* [Work to be completed]: Although pictures appear in the data, the answer should contain only the lines from its start through the line with "A Polícia Civil", written out exactly.

* [Data excerpts]:
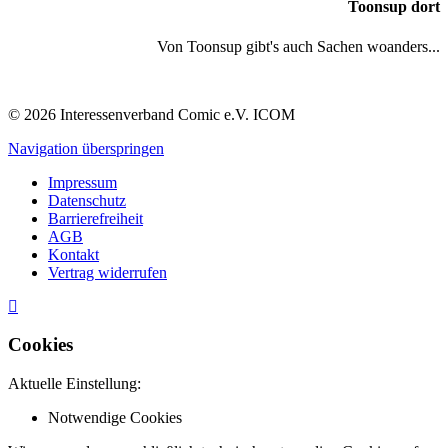
Toonsup dort
Von Toonsup gibt's auch Sachen woanders...
© 2026 Interessenverband Comic e.V. ICOM
Navigation überspringen
Impressum
Datenschutz
Barrierefreiheit
AGB
Kontakt
Vertrag widerrufen
Cookies
Aktuelle Einstellung:
Notwendige Cookies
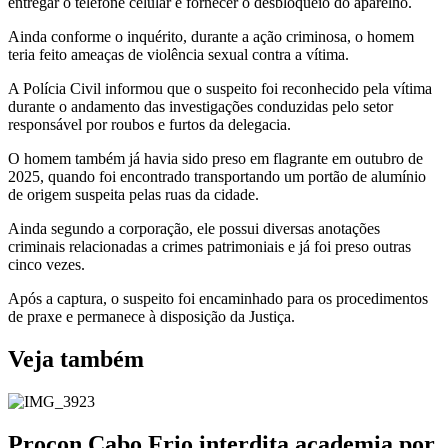
entregar o telefone celular e fornecer o desbloqueio do aparelho.
Ainda conforme o inquérito, durante a ação criminosa, o homem
teria feito ameaças de violência sexual contra a vítima.
A Polícia Civil informou que o suspeito foi reconhecido pela vítima
durante o andamento das investigações conduzidas pelo setor
responsável por roubos e furtos da delegacia.
O homem também já havia sido preso em flagrante em outubro de
2025, quando foi encontrado transportando um portão de alumínio
de origem suspeita pelas ruas da cidade.
Ainda segundo a corporação, ele possui diversas anotações
criminais relacionadas a crimes patrimoniais e já foi preso outras
cinco vezes.
Após a captura, o suspeito foi encaminhado para os procedimentos
de praxe e permanece à disposição da Justiça.
Veja também
Procon Cabo Frio interdita academia por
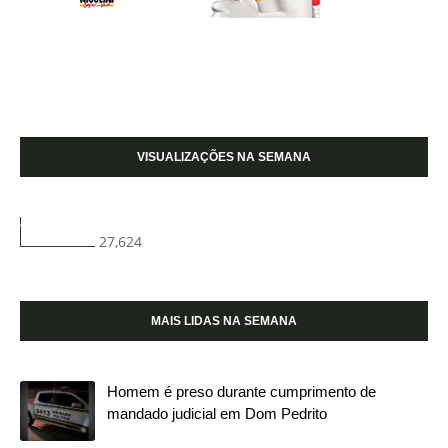
VISUALIZAÇÕES NA SEMANA
27,624
MAIS LIDAS NA SEMANA
Homem é preso durante cumprimento de
mandado judicial em Dom Pedrito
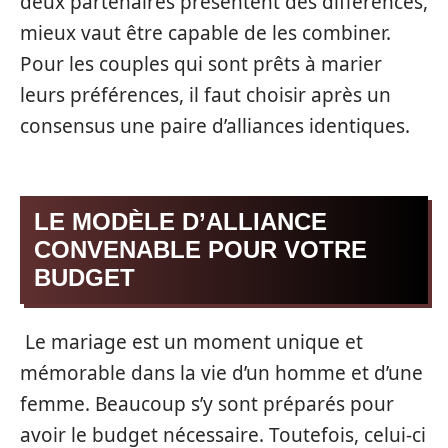
deux partenaires présentent des différences,
mieux vaut être capable de les combiner.
Pour les couples qui sont prêts à marier
leurs préférences, il faut choisir après un
consensus une paire d’alliances identiques.
LE MODÈLE D’ALLIANCE
CONVENABLE POUR VOTRE
BUDGET
Le mariage est un moment unique et
mémorable dans la vie d’un homme et d’une
femme. Beaucoup s’y sont préparés pour
avoir le budget nécessaire. Toutefois, celui-ci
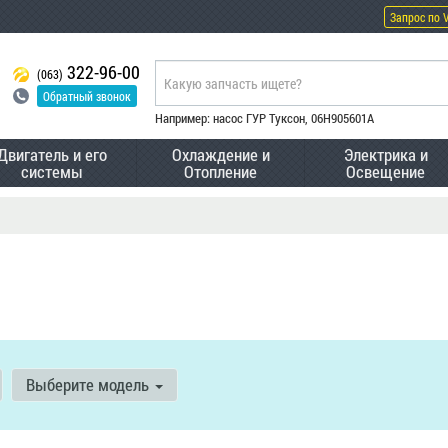
Запрос по 
322-96-00
(063)
Обратный звонок
Например: насос ГУР Туксон, 06H905601A
Двигатель и его
Охлаждение и
Электрика и
системы
Отопление
Освещение
Выберите модель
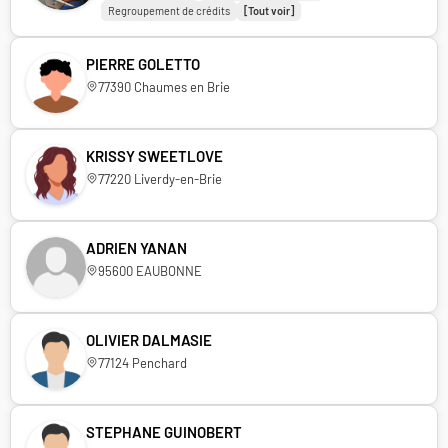
Regroupement de crédits
[Tout voir]
PIERRE GOLETTO
77390 Chaumes en Brie
KRISSY SWEETLOVE
77220 Liverdy-en-Brie
ADRIEN YANAN
95600 EAUBONNE
OLIVIER DALMASIE
77124 Penchard
STEPHANE GUINOBERT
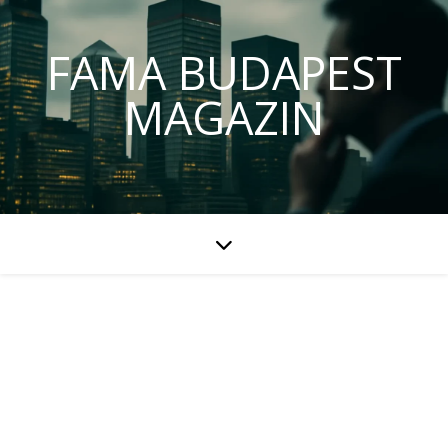
FAMA BUDAPEST
MAGAZIN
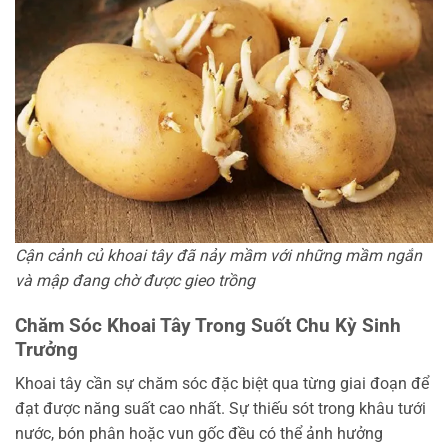
Cận cảnh củ khoai tây đã nảy mầm với những mầm ngắn
và mập đang chờ được gieo trồng
Chăm Sóc Khoai Tây Trong Suốt Chu Kỳ Sinh
Trưởng
Khoai tây cần sự chăm sóc đặc biệt qua từng giai đoạn để
đạt được năng suất cao nhất. Sự thiếu sót trong khâu tưới
nước, bón phân hoặc vun gốc đều có thể ảnh hưởng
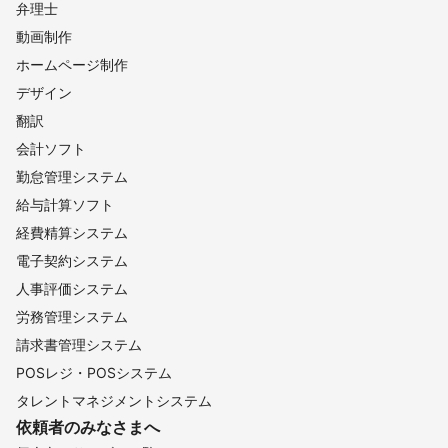
弁理士
動画制作
ホームページ制作
デザイン
翻訳
会計ソフト
勤怠管理システム
給与計算ソフト
経費精算システム
電子契約システム
人事評価システム
労務管理システム
請求書管理システム
POSレジ・POSシステム
タレントマネジメントシステム
依頼者のみなさまへ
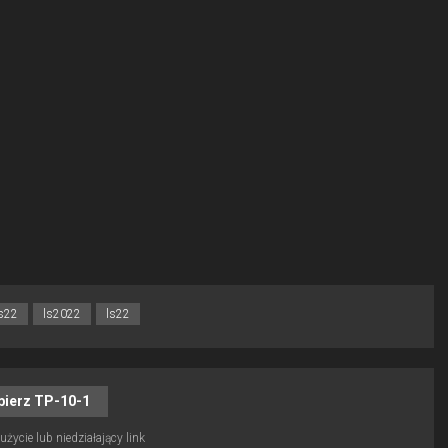
s22
ls2022
ls22
bierz TP-10-1
życie lub niedziałający link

* [Written answer]:
Toonsup dort
Von Toonsup gibt's auch Sachen woanders...
© 2026 Interessenverband Comic e.V. ICOM
Navigation überspringen
Impressum
Datenschutz
Barrierefreiheit
AGB
Kontakt
Vertrag widerrufen
Cookies
Aktuelle Einstellung:
Notwendige Cookies
entregar o telefone celular e fornecer o desbloqueio do aparelho.
Ainda conforme o inquérito, durante a ação criminosa, o homem
teria feito ameaças de violência sexual contra a vítima.
A Polícia Civil informou que o suspeito foi reconhecido pela vítima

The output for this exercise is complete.